Core Concepts

Understand the building blocks of NotifyHero's incident management platform.

Events, Alerts, and Incidents

These three levels form the core data model:

Events

Raw signals from your monitoring tools. A single Datadog monitor firing sends one event to NotifyHero via webhook.

{
  "event_type": "trigger",
  "severity": "critical",
  "title": "Disk usage > 90%",
  "source": "db-primary-01",
  "dedup_key": "disk-db-primary-01"
}

Alerts

Events are deduplicated and enriched into alerts. Multiple events with the same dedup_key collapse into a single alert. NotifyHero adds context: runbooks, past incidents, service ownership.

Incidents

Related alerts are grouped into incidents — the unit your team actually responds to. NotifyHero's AI groups alerts automatically (e.g., 47 server alerts from one bad deploy become 1 incident).
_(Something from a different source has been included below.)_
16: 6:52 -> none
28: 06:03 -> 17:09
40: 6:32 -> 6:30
The flow: Event → Alert → Incident → Notification → Response → Resolution

Severity Levels

Every event has a severity that determines routing and urgency:

| Severity | Behavior | Example | |----------|----------|---------| | Critical | Immediate notification via high-urgency channels (phone, SMS) | Database down | | Error | High-urgency notification | API error rate > 5% | | Warning | Low-urgency notification (email, Slack) | CPU at 80% | | Info | Logged, no notification by default | Deployment completed |

You can customize severity-to-urgency mapping per service.

Services

A service represents a system, application, or component your team owns. Every alert routes through a service.

Examples:

checkout-service — owned by the Payments team
api-gateway — owned by the Platform team
cdn-edge — owned by the Infrastructure team

Each service has:

An escalation policy (who gets notified and when)
Integrations (which monitoring tools send events)
Runbooks (how to respond)

Escalation Policies

Escalation policies define who gets notified, when, and what happens if they don't respond.
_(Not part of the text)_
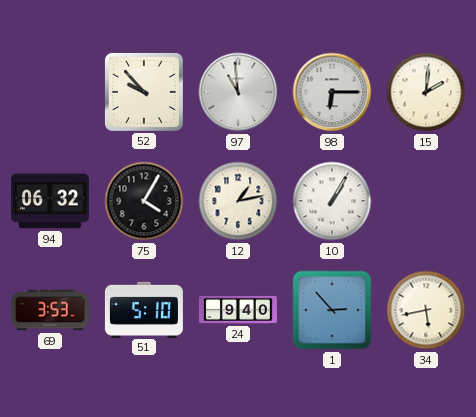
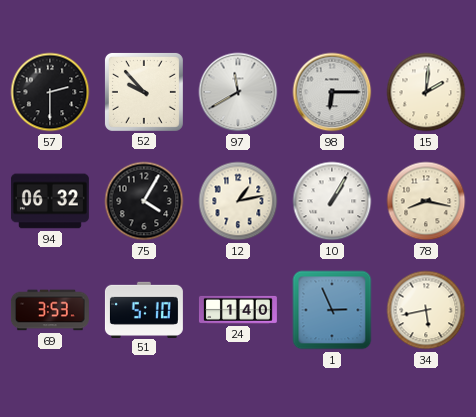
57: none -> 2:30
97: 10:59 -> 11:40
78: none -> 8:17
24: 9:40 -> 1:40
1: 2:53 -> 2:56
Level 1: On-call engineer (immediate)
Level 2: Team lead (after 5 minutes)
Level 3: Engineering manager (after 15 minutes)
Level 4: VP Engineering (after 30 minutes)

If Level 1 acknowledges the incident, escalation stops. If not, it moves up. See Escalation Policies for full details.

Teams

Teams group people and services together. A team owns services and has its own schedules and escalation policies.

Platform Team
├── Members: Alice, Bob, Carol
├── Services: api-gateway, auth-service, rate-limiter
├── Schedule: Platform On-Call (weekly rotation)
└── Escalation: Platform Escalation Policy

Teams can be nested. A "Backend" team can contain "Platform" and "Payments" sub-teams.

On-Call Schedules

Schedules define who is on-call and when. They support:

Rotations — weekly, daily, or custom intervals
Layers — primary, secondary, and override layers
Handoff times — when shifts change
Restrictions — weekday-only or weekend-only schedules

The person on-call at the time an incident triggers is the first to be notified. See Schedules.

How It All Fits Together

Monitoring Tool → Event → Service → Alert → Incident
                                      ↓
                              Escalation Policy
                                      ↓
                              On-Call Schedule
                                      ↓
                              Notification (phone/SMS/Slack/etc.)
                                      ↓
                              Acknowledge → Investigate → Resolve
                                      ↓
                              Postmortem → Action Items

Every step is logged. Every action has a timestamp. Full audit trail from trigger to resolution.